(Edit difference data)

•••

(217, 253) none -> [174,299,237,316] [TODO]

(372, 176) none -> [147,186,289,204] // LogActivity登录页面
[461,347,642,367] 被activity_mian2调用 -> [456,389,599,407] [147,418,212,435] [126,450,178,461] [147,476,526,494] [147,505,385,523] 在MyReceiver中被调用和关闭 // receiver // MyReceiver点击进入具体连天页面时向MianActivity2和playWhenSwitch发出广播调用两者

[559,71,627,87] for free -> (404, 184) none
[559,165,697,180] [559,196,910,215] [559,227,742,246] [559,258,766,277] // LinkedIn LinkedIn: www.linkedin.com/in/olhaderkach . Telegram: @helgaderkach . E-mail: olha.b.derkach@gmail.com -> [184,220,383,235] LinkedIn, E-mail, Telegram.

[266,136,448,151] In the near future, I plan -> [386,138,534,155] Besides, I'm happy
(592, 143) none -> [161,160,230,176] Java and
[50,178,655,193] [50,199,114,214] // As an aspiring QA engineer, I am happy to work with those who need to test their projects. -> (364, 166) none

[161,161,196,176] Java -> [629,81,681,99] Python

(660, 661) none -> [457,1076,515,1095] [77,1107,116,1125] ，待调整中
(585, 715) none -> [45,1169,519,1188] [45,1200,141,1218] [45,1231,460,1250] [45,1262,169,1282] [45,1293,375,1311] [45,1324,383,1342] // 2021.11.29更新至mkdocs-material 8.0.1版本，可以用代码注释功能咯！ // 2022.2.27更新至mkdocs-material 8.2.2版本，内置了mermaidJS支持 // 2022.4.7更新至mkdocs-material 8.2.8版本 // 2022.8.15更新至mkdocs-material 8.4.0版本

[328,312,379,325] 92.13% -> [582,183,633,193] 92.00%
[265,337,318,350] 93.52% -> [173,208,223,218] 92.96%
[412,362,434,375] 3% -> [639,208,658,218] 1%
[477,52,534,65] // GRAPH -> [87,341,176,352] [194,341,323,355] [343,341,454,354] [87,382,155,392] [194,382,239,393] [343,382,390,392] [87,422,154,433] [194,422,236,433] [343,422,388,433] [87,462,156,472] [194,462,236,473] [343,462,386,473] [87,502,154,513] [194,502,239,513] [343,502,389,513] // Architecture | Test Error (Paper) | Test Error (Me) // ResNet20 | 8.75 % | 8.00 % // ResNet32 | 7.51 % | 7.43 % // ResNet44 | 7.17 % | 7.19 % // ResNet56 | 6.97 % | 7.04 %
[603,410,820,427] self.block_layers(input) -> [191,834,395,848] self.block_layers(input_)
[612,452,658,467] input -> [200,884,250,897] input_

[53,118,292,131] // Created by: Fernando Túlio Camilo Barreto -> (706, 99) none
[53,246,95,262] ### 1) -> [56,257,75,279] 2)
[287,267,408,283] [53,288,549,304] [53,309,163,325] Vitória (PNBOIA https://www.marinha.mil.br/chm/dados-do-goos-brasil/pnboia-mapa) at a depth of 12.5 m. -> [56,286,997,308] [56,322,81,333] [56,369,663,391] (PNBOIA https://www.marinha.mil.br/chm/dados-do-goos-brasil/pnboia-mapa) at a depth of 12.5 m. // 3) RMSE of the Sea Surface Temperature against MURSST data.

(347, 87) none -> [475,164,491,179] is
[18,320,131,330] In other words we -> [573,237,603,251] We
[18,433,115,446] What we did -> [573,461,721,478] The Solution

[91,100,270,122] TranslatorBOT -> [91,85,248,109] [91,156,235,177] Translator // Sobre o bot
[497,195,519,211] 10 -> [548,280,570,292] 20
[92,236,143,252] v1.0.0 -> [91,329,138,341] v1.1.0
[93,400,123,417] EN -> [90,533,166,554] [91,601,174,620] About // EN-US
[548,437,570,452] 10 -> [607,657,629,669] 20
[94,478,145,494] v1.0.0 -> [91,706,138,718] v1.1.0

•••

## Your goal
What lines in the entries above include the string "happy"? Return each one.

## Solved problem
[266,136,448,151] In the near future, I plan -> [386,138,534,155] Besides, I'm happy
[50,178,655,193] [50,199,114,214] // As an aspiring QA engineer, I am happy to work with those who need to test their projects. -> (364, 166) none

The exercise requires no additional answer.